I was still worried it’d be seen as weird or trying too hard to be different. When making my reference I asked the artist (Folfelit) what she thought about having black sclera, and she said it’d make him hard to draw and would likely inhibit the visibility of his eyes. I very much appreciated that input, and I haven’t regretted it. And I’ve been very lucky that people have seen him as unique and well-designed; I’m pretty sure that comes from Folfelit’s gorgeous work more than my concept to be honest. But it made me consider how other people saw new furries’ fursonas. I’m going to get blunt.
When I first edged into the furry community on Tumblr I took part in a survey someone was doing for their thesis, and at the end of it we all entered into a big Skype conversation. One of the final group questions was about abuse. Over fifty percent had suffered abuse, sexual or physical.
Over. Fifty. Percent.
I went very quiet. I knew people understood my anxiety, but I had no idea furries in particular suffered so extensively from trauma like that. It’s not necessarily an indication of the entire fandom, but for a sample, even just for Tumblr users, it was staggering. And it put the emotional projection of fursonas in a very new light for me. They may not always be representative of a product of hurt and anguish, but I never make assumptions about fursonas any more and what they mean.
That character you ‘cringe’ at could literally save someone’s life.

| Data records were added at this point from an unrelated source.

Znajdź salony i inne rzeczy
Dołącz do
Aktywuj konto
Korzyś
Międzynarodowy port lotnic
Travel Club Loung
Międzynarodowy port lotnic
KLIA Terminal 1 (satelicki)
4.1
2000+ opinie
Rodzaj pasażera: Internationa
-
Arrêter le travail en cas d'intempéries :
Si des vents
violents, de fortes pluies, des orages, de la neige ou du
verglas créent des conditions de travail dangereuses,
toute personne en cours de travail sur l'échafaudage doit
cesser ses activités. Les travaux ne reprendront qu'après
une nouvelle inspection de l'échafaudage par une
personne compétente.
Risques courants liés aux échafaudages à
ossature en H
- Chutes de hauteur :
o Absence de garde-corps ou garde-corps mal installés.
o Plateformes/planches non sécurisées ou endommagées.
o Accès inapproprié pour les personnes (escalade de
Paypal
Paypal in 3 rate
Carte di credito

So fuck you for calling someone’s fursona ‘basic’. You don’t know what they’re going through. You don’t know what they need to see in themselves when they create a character. You don’t know why they need six fursonas. Some parts of themselves, or the things they draw/write/etc, may be too fragile to hurt, but they need a new avatar for their frustrations because they have no other way of surviving. The ability to personify an ideal version of myself has been such a safety net for my confidence and means of working through anxiety, and I don’t even draw; I can’t even imagine what others may have to go through every day. There are times I see Arc with wings, or having the power to manipulate gravity using purple energy, or transforming into an enormous black-shaded demon version of himself. It’s what I need at that time to find a way forward, a catharsis for feelings that I can’t otherwise escape. For some people, the ability to focus on these characters may be the only thing that keeps them surviving, gives them the strength to pull themselves up. “I need wings tonight. I’m going to be a purple cat with wings and six tails and work on this till I fall asleep because I can’t bear to think about anything else right now and maybe, if I can just get to the point of falling asleep without something else terrible happening, tomorrow can be better”.
I would hope I’m wrong about the actual statistic, but I’m not going to pretend that everyone I know must be okay just because I am, self-reflection aside. And given the much higher proportion of LGBTQ representation in the community, it wouldn’t surprise me if the abuse and anxiety levels actually were disproportionately high as a population sample goes.
A fursona can change your life. Mine has had a profound effect on me. I have something incredibly precious to me that I can call completely and totally mine, that gives me the freedom to express what I want when I need to. Consider everyone’s the same as yours, or at least with the same respect that they treat you. And despite what everyone else might try to tell you, it’s okay to be yourself, unapologetically.